Hexadecimal Sphere

Latest Updates from my Studio; here you can check up on progress with this Machine Creature… more soon, but for now while i rebuild my website you can see a few progress update images here…

Hexadecimal Sphere Concept Sketch of 2003
Hexadecimal Sphere stage one, working out the size and proportions in foam and cardboard
Hexadecimal Sphere adding platelets to see what size and shape they will need to be. Ultimately I chose to go with rounds! Drawing and cutting out the base here too with the craft knife.
Hexadecimal Sphere Here you can see the foamy with plates and some plastic tubes to show the flow of the legs, its sitting on a card board base of the approximate shape of the finnished base metal. NOTE: concept drawing on the wall behind!
More plates on the sphere and the base is done to the first design. Holes are leg placements, and short convoluted metal tubes are dummies for the final leg components.
Starting to cut and shape the foamy base… I started with card board to get the overall shape and proportion, then I moved to foam to make the 3D shape and form
The foam base fitted in place to check the look and feel of the 3D form of the liquid metal base. This idea ended up being frozen metal and not liquid because of the kind of finishes I could achieve… more on this later.
The base of now frozen metal cut out from acrylic sheet 25mm thick.
Routing the edges to start the tedious shaping procedure… power filing to come.
…now for loads of power filing to get the smooth flattened plastic / liquid shape look…
After lots of shaping you can see the forms are starting to look very similar…
Cutting the legs to length from 20mm ID Stainless Steel convolute tube 0.2mm wall thickness. This really expensive stuff, last time I priced it this tubing was quoted at around $600 AU per meter! …and that was in the late 1990’s
hand shaping using grey primer to check the surface continuity…

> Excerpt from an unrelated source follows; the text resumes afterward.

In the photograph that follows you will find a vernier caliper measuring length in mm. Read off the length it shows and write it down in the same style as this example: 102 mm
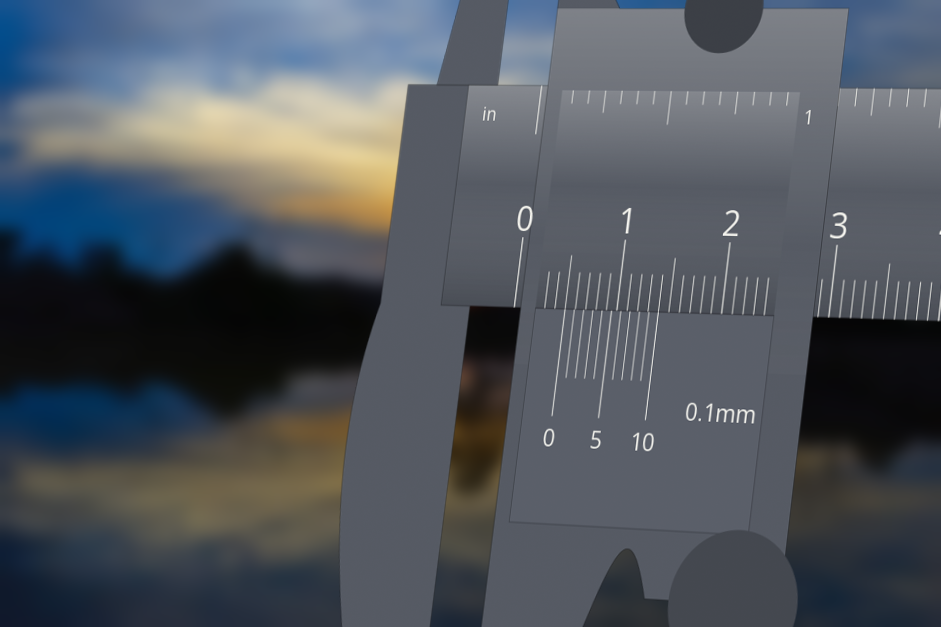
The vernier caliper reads 5.0 mm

Leg sockets machined into acrylic using a spade bit as shown in the next image below… then the holes are raduised around the edges and hand blended into the surrounding surface to replicate the softness of a plastic deformation of a soft semi molten metal that has subsequently become frozen…
Spade drill bit and an air powered Die Grinder are used to rough out the leg sockets and radius the edges. Using an Olive shaped Carbide Bit in the Die Grinder.
Its getting there… notice the slight concave curve on the image left ( your right hand side ) this is where I started to change the shape and move away from the idea of having satelite blobs along side the main metal base… and so the shape needed to reflect this one piece result… more shaping to be done on this edge…
More aggressive shaping going one here to get to a more believable blob…
The basic shaped parts, base is in undercoat and the rounds are clear, legs have been polished in the grooves and brushed on the outside of the rounds. This treatment makes the legs look fatter and stronger.
Testing the 5 inch screen… shown here running Ubuntu GNU/Linux.
Desktop looking good, colour and resolution look good for the size as well as the contrast.
Cutting out Rounds for to cover the sphere body. These are square to start with then I made a jig to cut them into flat rounds, then another jig to head form them into sections of a sphere to match the sphere body.
Squares cut from strips. These squares will be next cut into rounds…
Cutting into rounds…
Heat bending the rounds into spheroids with an arbor press and a hot air gun. The bowl is a thick walled zinc bowl from Ikea that I machined in the Lathe to clean up the surface for a cleaner heat forming result.
Top sphere with screen in extended position. Just testing the fitment of these parts.